EXCERPTED PASSAGE:
Conservatives can produce great art, whether or a grand scale or in miniature. Doing so, however, requires that they become - if implicitly - more reactionary, eschewing commercialization and pursuing, not a self-conscious political programme - for this is a contradiction, a betrayal of art - but a metaphysical vision, one that will have, as incidents, social consequences, for all social order is enacted metaphysics. Modernity is what it is, and has scant place for the artist, because its vision is impoverished; a dream of a calculating society, a utilitarian society, begets a crabbed and grasping world.

Comments (15)

"Modernity is what it is, and has scant place for the artist, because its vision is impoverished; a dream of a calculating society, a utilitarian society, begets a crabbed and grasping world."

Every orthodoxy has it's dissidents and if ever a revolt was ripe for the happening, it is one against modernity. Great art often emerges from within oppressive, barren systems to challenge the assumptions of those systems. You would think Wendell Berry alone would inspire some sympathetic talents to "rage against the machine."

Perhaps, it is not only the conservative impulse to defend the status quo that renders them infertile, but also an unhealthy preoccupation with politics that has drained many of the moral imagination needed to create.

The very basic human hunger to seek the good has been diverted and suppressed, not extinguished.
Modernity is on it's last legs and it is hard to believe a humane alternative being built without poets, minstrels and painters leading the way.

On the music front, there was a review in NR on a book called Surprised by Beauty: A Listener's Guide to the Recovery of Modern Music that gave examples of contemporary composers trying to break out of the rut. The quote I liked:

When I was studying music some 50 years later, in the 1970s, my teachers were still promulgating the notion that it was only a matter of time and perseverance before audiences — not to mention the musicians themselves — would become habituated to the destruction of tonality and harmony inherent in 12-tone music. Like the new Soviet man, we'd give up our old possessions, in this instance, outmoded ideas of beauty, emotion, or even meaning, and discover, to use Schoenberg's own description, the "emancipation of dissonance."

AVAILABLE DATA:

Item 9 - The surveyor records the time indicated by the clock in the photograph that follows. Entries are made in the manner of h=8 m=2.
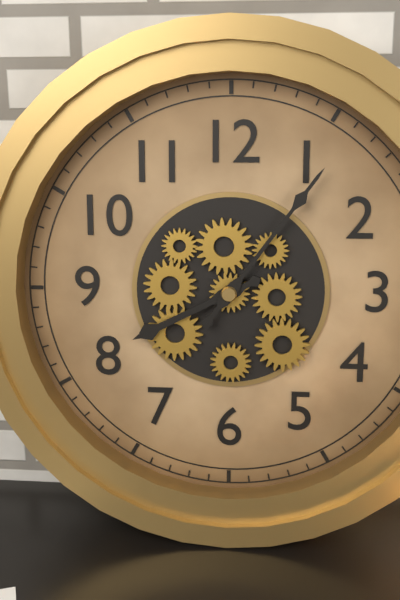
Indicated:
h=8 m=6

GOAL:
Pick up the piece on conservatives and art after its last sentence and carry it further. The lines above were taken from a separate source.

TASK RESPONSE:
It never happened, of course. Just as Soviet laborers used to pretend to work, while management pretended to pay them, modern music more often than not became a case of composers pretending to write music and audiences pretending to listen. Like Marxism, however, this didn't prevent serial music from becoming ever more entrenched in the universities and among the intellectual elites, including most music critics, who as arbiters of aesthetic value — and more practically, dispensers of prize money, awards, and academic positions — have extended the stultifying dominance of Schoenbergian noisemaking into the present century.


"My problems with the cultural ghetto of explicit Christian art is that it is just another specialty niche capable of producing only sappy and shallow works."

This might be a better thread in which to put my response to the above comment by Kevin in the thread that started below.

I really think this is an overstatement. Capable of producing _only_? And is this supposed to be more true of explicitly Christian music than of non-Christian music? How can that be?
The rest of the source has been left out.